West African leaders are meeting in Nigeria to ratify a draft convention to control the proliferation of small arms in the region. The agreement is being hailed as a breakthrough for a turbulent region.
The adoption of a regional convention on small arms has been described as a major achievement for the Economic Community of West African States, ECOWAS.
Mohammed Ibn Chambas, is the executive secretary of the 15-member organization.
"The ECOWAS summit of June 14 will consider for adoption a proposal to turn the moratorium on the importation, circulation and illicit trafficking in small arms and light weapons into a standing convention and we are very confident that the heads of state will endorse this," he said.
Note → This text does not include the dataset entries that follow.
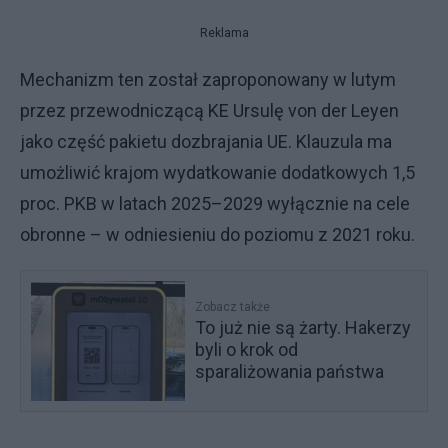
Reklama
Mechanizm ten został zaproponowany w lutym
przez przewodniczącą KE Ursulę von der Leyen
jako część pakietu dozbrajania UE. Klauzula ma
umożliwić krajom wydatkowanie dodatkowych 1,5
proc. PKB w latach 2025–2029 wyłącznie na cele
obronne – w odniesieniu do poziomu z 2021 roku.
Zobacz także
To już nie są żarty. Hakerzy
byli o krok od
sparaliżowania państwa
The Abuja summit will also discuss the security situation in the region. West Africa, which groups some of the poorest countries in the world, has also become very unstable with armed conflicts in a number of countries and threats of widespread violence in several others.
Ibn Chambas is convinced the proliferation of small arms have contributed enormously to the instability in the region.
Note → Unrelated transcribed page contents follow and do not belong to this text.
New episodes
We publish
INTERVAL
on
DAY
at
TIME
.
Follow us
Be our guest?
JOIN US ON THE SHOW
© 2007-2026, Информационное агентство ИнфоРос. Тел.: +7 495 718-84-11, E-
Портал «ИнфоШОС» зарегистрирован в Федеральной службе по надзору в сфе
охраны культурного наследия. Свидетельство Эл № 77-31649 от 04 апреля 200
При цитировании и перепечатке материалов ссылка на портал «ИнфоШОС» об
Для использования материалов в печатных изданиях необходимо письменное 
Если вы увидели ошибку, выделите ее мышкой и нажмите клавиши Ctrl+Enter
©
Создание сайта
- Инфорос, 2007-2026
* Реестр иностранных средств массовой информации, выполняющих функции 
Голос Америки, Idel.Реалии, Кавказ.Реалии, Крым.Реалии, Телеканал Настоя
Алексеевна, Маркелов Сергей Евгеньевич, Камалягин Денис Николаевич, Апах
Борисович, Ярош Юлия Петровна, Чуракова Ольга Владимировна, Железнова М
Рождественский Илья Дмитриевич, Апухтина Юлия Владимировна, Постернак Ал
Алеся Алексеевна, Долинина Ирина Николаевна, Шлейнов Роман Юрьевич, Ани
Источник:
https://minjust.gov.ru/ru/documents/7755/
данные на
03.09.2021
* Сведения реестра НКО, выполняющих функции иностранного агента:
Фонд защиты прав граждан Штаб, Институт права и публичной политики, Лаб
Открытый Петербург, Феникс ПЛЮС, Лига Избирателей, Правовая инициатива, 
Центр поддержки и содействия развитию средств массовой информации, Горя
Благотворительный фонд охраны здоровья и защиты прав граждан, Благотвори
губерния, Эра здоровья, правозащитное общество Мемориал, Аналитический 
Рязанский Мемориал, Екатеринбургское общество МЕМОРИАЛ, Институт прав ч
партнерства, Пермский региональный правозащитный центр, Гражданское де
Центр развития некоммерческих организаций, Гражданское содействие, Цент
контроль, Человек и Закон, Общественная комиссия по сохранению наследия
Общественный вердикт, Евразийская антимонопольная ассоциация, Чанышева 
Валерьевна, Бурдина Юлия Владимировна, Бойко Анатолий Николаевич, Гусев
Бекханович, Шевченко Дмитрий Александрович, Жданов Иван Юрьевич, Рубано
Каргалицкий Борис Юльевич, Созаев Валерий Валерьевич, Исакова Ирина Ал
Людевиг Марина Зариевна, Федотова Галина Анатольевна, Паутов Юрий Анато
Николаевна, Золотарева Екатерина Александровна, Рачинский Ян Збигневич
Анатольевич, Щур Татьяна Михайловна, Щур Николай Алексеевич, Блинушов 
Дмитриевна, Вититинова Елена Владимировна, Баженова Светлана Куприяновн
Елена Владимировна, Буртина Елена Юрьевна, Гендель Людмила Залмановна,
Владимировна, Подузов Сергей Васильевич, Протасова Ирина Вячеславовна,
"There are way too many light arms and small weapons circulating in West Africa, in our various member states, so we need to take very decisive steps on how to control, mop up, destroy these arms so that we can begin to enjoy peace and development and democracy in West Africa," he added.
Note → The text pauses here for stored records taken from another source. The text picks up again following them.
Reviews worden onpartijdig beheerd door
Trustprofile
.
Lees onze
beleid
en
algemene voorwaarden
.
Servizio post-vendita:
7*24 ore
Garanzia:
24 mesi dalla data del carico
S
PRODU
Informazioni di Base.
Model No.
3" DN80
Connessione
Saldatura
The latest report on the security situation in the region presented to foreign ministers in Abuja Tuesday indicated a marked improvement. Chambas is happy with the progress made so far.
"We are generally pleased with the progress that has been made in Liberia, in Sierra Leone. In Guinea-Bissau, we are establishing an international contact group to give more focus to that country," he noted. "In Cote d'Ivoire, ECOWAS continues to work with the international working group to support that country. We are calling for continued dialogue among all Ivorians, a deepening of the process, national identification, disarmament; all of these must be deepened."
Established in 1975 with the aim of advancing economic integration and creating an economic and political bloc in West Africa, a region rich in diamonds and oil, but suffering from underdevelopment, poverty and the lack of political stability, ECOWAS has become a key player not only in economic integration and development but also in politics and security.
It maintains peacekeeping forces in the region and monitors the West African arms trade as part of an international effort to prevent small arms from reaching terrorist and criminal organizations.